Normal eyes have pressure. Glaucoma is the abnormal elevation of eye pressure with resultant ocular and optic nerve injury causing loss of vision. Childhood glaucoma develops in 1 out of 10,000 children.

What causes glaucoma?

There is a normal physiologic flow of fluid out of the eye. Glaucoma occurs when this drainage is impeded by abnormal development or injury to the porous drainage tissues.

Childhood glaucoma may be of primary genetic origin or occur secondary to other pediatric eye diseases.
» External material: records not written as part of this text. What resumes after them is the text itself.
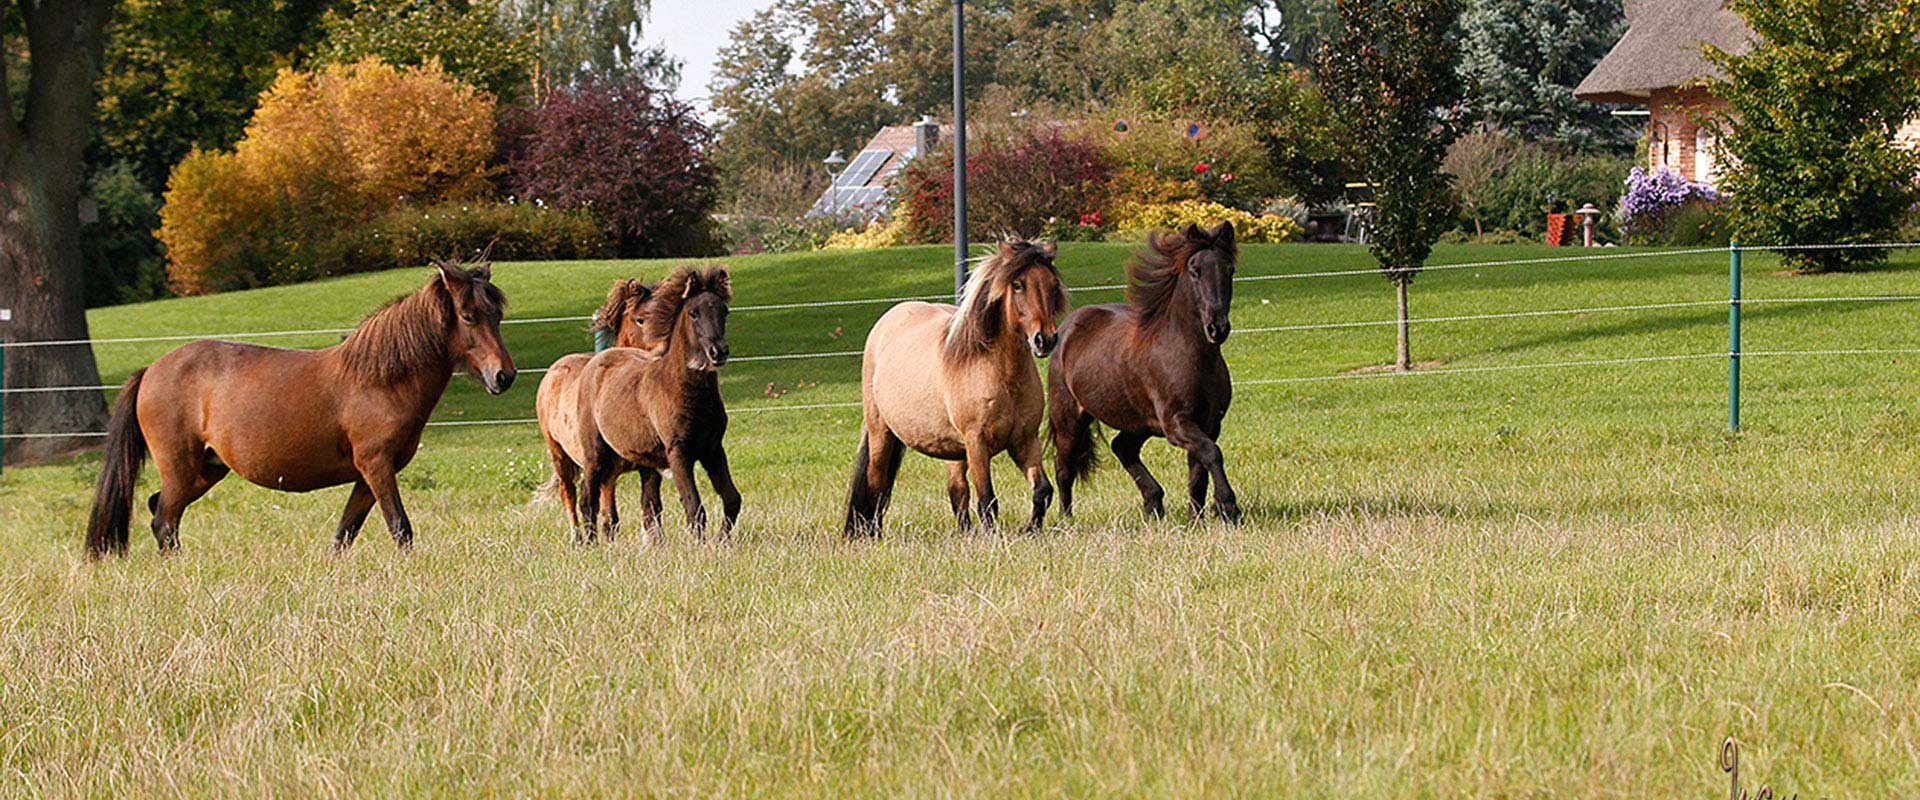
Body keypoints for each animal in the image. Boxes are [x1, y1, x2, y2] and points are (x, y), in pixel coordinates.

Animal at [86, 257, 514, 556]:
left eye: (497, 314)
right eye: (468, 315)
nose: (504, 375)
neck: (380, 379)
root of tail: (151, 371)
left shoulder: (367, 476)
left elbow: (344, 534)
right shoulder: (376, 466)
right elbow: (400, 527)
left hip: (205, 471)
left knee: (159, 510)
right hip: (180, 468)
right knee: (164, 520)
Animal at [533, 278, 668, 541]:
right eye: (640, 319)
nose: (662, 352)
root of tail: (554, 370)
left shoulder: (647, 468)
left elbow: (650, 508)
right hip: (560, 454)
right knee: (569, 494)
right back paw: (577, 538)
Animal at [564, 264, 737, 541]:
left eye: (724, 311)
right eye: (694, 313)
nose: (718, 351)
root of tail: (596, 360)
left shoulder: (712, 448)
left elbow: (732, 499)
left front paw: (721, 541)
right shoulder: (678, 451)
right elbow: (694, 507)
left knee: (642, 502)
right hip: (595, 452)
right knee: (587, 498)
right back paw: (589, 544)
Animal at [848, 236, 1075, 537]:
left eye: (1052, 284)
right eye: (1018, 284)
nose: (1044, 340)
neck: (1002, 375)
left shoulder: (1024, 441)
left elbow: (1042, 491)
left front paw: (1030, 529)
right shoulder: (976, 442)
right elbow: (987, 500)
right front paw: (994, 536)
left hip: (952, 448)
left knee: (957, 490)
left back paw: (964, 532)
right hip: (881, 433)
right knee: (877, 484)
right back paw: (874, 534)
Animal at [1052, 222, 1244, 521]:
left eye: (1229, 269)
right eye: (1195, 271)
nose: (1217, 328)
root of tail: (1066, 328)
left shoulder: (1209, 424)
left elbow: (1198, 470)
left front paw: (1196, 517)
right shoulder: (1177, 423)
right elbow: (1212, 454)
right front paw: (1227, 507)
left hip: (1138, 420)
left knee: (1122, 447)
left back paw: (1153, 503)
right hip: (1069, 418)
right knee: (1064, 467)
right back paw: (1066, 519)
A wide variety of systemic diseases may cause childhood glaucoma and must be considered in children with glaucoma.

Can childhood glaucoma be cured?

Treatment of glaucoma can be most successful when initiated as early as possible. Both drugs and surgery are successfully used to treat childhood glaucoma.

How is childhood glaucoma diagnosed?

Most young children show symptoms which can lead to an eye examination, measurement of eye pressure and diagnosis of glaucoma. An increased risk for childhood glaucoma may be suggested by family history or presence of a systemic disease known to be associated with childhood glaucoma.

What about research?

Both basic and clinical research are vital to support continued improvement in the care of children with glaucoma. New information leading to the prevention of glaucoma is also possible.

Do support groups exist for patients and parents of children with childhood glaucoma?

Excellent support organizations do exist to assist families, including those related to Lowe Syndrome and Sturge-Weber Syndrome. The Pediatric Glaucoma Foundation Family Associates is an active parent support group for all families of children with glaucoma.